Cancers arise in different organs but often share the same biological wiring. A pan-cancer view asks what is common across tumours and what is unique to each type. Understanding this can enable earlier detection, better prevention, and more personalised care.
Using UK Biobank’s large, well-characterised cohort with linked health records and available omics, we will study multiple common cancers together to find molecular, imaging, metabolic and epigenetic signals that (a) are shared across cancers and (b) are specific to individual cancers. Our key questions are:
1. Which biological signatures are common across cancers and which are cancer-specific?
2. Can these signatures improve prediction of who is at higher risk and who is likely to have poorer outcomes?
3. Which lifestyle or biological factors are likely to play a causal role and are therefore potentially modifiable?
4. Do prediction tools perform fairly across age, sex and ancestry groups?
Objectives. Build transparent risk and prognosis models; prioritise potentially causal and actionable pathways; and produce resources (phenotype definitions, derived variables, code) that other researchers and clinicians can reuse.
Scientific rationale. Many hallmarks of cancer (e.g., DNA damage response, immune evasion, metabolic rewiring) cut across tumour sites.
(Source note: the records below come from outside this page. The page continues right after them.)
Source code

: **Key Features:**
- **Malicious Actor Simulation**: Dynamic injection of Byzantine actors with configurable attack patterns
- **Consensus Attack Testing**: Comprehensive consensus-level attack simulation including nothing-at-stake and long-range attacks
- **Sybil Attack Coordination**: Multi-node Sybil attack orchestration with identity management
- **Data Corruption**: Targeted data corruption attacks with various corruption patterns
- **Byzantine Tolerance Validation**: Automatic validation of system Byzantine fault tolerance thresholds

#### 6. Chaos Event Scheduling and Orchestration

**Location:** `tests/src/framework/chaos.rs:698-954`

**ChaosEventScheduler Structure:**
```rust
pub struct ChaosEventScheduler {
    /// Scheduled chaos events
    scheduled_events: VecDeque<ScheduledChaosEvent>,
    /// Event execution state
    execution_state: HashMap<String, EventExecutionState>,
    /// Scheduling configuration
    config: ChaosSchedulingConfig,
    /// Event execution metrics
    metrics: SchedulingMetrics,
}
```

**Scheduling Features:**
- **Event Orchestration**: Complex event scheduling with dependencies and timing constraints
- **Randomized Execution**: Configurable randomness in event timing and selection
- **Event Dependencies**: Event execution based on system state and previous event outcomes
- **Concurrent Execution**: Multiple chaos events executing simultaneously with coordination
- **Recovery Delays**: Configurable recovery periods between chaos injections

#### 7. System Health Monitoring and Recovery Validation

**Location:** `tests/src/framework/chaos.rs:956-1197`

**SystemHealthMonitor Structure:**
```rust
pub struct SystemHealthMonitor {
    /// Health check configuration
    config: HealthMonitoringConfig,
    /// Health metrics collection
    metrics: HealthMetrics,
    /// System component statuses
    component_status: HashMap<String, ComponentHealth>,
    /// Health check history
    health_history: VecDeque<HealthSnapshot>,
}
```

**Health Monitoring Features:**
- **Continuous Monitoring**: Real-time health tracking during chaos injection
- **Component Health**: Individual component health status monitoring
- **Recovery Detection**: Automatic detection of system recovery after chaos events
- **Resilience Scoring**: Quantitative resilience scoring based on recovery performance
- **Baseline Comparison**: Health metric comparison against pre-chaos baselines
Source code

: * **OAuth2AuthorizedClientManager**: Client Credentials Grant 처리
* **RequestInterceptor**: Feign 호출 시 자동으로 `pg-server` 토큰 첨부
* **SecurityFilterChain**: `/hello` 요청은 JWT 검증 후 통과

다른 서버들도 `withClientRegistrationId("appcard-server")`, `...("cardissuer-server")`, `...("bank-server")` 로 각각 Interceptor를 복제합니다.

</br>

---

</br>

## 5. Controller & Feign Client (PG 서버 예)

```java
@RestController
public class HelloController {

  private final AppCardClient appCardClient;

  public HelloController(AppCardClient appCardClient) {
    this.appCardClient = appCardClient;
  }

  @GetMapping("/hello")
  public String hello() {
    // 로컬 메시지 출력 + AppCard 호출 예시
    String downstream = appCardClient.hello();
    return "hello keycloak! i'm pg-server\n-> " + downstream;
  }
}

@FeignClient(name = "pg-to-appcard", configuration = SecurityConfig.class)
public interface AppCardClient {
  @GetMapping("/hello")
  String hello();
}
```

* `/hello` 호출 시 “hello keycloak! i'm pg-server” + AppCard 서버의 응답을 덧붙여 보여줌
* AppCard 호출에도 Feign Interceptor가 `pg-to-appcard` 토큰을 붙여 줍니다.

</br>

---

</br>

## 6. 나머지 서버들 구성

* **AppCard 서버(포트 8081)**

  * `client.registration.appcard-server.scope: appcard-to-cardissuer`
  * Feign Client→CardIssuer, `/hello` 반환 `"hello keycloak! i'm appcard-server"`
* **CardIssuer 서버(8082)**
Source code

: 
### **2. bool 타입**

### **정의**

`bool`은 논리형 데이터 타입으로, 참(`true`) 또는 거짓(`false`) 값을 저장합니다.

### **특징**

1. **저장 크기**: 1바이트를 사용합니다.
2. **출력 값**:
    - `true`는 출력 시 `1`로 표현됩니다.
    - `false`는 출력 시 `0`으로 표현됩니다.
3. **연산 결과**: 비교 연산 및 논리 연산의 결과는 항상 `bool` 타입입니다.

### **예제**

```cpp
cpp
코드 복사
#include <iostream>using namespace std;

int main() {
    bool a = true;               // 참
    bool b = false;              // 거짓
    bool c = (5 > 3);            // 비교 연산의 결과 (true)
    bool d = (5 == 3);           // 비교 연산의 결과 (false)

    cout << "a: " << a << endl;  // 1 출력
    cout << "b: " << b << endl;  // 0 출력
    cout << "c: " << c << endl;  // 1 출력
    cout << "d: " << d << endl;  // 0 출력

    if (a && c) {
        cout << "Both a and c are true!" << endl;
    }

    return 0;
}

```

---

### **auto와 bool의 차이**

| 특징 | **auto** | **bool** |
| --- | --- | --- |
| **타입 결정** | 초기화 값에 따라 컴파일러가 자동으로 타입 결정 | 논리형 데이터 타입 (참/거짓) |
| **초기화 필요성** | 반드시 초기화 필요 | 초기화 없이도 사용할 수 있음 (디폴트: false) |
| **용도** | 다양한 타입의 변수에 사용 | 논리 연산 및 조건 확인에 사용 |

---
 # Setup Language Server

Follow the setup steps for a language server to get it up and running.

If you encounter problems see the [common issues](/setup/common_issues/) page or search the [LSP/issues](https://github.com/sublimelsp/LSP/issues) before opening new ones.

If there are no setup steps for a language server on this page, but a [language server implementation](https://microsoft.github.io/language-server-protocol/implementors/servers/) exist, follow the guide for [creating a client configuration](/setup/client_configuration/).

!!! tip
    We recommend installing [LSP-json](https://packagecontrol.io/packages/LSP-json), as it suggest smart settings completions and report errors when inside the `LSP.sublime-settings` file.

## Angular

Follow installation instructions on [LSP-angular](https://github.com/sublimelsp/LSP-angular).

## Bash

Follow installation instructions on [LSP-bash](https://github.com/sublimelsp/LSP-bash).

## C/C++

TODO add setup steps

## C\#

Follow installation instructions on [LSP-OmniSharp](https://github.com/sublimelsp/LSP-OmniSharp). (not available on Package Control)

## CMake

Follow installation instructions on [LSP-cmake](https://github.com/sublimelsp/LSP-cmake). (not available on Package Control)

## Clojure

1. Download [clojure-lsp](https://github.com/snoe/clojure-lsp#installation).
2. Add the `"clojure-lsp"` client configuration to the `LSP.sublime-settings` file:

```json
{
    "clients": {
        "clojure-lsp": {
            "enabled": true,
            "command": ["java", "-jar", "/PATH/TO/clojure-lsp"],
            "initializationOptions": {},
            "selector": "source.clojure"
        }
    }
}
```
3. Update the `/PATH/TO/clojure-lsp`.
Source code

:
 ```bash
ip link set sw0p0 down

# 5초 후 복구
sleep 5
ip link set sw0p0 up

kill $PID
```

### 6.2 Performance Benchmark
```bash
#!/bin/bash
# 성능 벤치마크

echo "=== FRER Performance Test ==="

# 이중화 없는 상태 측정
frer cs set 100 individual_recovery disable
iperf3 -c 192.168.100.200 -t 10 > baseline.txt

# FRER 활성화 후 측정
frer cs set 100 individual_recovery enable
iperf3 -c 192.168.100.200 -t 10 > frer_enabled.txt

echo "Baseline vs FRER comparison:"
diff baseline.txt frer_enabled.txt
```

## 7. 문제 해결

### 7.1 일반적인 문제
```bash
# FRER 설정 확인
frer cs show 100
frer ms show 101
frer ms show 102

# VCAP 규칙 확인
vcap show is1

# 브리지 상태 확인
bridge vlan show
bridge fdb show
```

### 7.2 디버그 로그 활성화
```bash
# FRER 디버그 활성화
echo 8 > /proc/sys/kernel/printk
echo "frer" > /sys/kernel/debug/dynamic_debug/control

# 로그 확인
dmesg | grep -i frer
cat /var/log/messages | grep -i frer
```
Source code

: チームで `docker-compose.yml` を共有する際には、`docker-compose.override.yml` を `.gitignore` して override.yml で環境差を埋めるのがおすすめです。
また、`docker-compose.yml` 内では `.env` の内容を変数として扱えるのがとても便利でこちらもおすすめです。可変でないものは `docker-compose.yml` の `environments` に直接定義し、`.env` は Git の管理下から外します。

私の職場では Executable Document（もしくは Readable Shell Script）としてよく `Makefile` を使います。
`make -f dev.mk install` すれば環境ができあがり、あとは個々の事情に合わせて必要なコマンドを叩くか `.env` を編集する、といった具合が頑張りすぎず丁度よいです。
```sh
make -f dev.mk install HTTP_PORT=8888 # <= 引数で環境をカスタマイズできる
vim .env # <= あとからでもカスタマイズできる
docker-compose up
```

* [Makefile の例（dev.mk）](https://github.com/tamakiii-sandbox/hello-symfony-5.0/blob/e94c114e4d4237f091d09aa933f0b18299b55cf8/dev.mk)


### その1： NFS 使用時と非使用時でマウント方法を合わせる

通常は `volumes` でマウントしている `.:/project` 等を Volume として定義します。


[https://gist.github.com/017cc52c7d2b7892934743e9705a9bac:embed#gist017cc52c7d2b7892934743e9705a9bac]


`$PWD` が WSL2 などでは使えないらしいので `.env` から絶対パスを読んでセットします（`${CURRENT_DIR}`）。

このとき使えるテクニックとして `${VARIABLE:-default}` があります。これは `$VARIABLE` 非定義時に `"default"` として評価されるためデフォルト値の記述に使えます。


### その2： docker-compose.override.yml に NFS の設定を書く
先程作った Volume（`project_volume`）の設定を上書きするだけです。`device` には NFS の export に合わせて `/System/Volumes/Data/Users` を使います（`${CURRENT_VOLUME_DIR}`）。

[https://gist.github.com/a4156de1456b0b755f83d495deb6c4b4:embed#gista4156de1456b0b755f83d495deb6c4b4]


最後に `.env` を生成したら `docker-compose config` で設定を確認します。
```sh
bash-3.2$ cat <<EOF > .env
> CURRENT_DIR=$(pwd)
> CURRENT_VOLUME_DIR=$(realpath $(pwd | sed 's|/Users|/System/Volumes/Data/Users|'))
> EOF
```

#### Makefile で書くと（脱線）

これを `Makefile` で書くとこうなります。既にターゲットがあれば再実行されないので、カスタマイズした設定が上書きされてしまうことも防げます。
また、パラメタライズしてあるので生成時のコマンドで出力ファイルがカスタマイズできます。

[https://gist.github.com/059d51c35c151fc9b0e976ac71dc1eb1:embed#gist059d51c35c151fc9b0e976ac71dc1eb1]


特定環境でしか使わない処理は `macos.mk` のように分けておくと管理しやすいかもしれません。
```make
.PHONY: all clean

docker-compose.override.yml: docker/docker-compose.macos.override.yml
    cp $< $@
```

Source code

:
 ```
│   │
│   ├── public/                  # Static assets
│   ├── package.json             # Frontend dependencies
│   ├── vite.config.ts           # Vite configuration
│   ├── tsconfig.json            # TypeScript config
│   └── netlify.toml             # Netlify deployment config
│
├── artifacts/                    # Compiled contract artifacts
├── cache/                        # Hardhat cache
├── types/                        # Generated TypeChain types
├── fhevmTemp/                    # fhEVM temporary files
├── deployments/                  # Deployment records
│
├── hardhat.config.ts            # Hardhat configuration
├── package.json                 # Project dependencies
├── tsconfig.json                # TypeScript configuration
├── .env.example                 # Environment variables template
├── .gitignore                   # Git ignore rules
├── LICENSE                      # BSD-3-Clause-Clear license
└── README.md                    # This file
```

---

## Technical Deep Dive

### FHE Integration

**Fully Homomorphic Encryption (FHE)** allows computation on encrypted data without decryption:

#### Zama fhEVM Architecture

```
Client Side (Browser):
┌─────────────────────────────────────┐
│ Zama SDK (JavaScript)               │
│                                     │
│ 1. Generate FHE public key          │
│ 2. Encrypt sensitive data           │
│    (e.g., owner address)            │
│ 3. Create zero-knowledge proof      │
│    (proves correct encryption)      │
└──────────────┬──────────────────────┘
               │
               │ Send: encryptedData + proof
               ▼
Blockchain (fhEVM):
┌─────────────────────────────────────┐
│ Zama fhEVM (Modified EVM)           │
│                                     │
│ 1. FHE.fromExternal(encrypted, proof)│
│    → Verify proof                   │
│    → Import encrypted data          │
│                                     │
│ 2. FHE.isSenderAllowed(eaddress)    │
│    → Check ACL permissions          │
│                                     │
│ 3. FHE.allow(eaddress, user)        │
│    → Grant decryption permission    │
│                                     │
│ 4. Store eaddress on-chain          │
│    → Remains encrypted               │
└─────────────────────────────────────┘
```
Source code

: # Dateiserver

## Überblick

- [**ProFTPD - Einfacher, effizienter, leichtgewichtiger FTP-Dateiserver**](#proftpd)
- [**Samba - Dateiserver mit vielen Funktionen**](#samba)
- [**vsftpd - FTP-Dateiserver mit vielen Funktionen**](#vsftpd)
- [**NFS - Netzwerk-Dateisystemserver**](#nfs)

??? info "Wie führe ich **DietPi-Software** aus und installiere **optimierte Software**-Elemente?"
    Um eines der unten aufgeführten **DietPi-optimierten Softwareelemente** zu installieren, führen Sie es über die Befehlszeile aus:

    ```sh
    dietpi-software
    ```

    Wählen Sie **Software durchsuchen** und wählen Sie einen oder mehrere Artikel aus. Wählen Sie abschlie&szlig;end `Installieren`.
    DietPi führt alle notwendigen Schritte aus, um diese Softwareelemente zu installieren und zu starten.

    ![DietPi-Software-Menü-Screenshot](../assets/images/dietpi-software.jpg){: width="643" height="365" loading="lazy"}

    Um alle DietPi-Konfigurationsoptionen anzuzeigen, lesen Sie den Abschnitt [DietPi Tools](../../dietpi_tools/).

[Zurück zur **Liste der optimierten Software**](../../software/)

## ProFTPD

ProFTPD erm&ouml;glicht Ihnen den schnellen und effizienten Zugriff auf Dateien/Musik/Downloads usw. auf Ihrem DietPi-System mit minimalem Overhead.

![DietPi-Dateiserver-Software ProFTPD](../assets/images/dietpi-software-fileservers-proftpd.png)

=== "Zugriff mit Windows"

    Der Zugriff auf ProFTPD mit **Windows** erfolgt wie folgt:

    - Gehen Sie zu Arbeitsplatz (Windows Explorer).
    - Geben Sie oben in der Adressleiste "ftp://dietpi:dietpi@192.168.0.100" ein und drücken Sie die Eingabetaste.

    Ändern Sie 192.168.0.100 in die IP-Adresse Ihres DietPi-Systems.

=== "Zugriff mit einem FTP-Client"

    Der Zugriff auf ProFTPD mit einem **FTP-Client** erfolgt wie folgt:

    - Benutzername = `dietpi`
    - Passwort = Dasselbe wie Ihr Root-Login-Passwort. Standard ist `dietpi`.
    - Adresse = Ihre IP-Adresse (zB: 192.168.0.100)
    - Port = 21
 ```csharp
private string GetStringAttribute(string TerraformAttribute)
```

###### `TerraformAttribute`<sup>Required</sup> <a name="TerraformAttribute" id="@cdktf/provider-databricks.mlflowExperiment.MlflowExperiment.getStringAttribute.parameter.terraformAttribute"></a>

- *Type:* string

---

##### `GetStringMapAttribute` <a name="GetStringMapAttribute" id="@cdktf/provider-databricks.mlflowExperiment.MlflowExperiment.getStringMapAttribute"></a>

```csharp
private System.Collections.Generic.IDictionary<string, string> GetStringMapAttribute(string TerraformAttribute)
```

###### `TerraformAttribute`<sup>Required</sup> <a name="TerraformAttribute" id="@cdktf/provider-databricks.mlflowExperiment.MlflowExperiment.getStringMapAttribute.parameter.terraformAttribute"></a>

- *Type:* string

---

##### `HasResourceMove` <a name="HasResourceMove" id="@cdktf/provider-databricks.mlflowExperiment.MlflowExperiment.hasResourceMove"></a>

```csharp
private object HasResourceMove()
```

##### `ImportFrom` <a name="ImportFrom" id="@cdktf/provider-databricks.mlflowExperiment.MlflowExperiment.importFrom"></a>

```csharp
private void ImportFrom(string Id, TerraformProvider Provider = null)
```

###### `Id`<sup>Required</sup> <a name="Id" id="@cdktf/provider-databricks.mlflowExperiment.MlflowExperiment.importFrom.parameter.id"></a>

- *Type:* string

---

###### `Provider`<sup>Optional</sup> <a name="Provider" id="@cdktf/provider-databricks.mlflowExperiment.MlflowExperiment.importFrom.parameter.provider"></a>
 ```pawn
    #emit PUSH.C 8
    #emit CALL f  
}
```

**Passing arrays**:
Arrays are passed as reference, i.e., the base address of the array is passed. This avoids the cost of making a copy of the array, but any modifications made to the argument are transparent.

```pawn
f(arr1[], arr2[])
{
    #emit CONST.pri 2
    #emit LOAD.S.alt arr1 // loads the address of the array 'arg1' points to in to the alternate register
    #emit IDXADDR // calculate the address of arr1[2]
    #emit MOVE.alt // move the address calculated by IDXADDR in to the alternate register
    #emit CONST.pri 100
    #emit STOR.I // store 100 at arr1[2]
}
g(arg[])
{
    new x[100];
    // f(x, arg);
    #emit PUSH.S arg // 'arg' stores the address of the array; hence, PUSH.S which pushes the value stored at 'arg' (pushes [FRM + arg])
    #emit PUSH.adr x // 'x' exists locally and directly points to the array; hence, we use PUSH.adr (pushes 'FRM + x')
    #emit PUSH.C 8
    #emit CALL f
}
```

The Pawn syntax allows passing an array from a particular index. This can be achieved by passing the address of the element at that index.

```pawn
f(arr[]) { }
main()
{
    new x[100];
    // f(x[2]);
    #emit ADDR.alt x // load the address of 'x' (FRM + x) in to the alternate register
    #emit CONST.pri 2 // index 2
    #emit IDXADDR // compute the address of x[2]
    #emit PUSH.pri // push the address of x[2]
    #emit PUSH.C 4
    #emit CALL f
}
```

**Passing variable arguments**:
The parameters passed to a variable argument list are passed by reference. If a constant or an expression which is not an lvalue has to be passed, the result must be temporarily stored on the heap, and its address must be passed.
A pan-cancer, multi-omics approach in a single population with consistent data capture is well suited to separate shared from disease-specific biology. UK Biobank’s scale, longitudinal follow-up and linkage to cancer registries, hospital records, prescribing and mortality data provide the endpoints needed to evaluate clinical relevance. Findings could inform risk-stratified screening and more targeted prevention and follow-up pathways.
All analyses will be privacy-preserving, with only aggregate outputs exported and no re-identification attempts.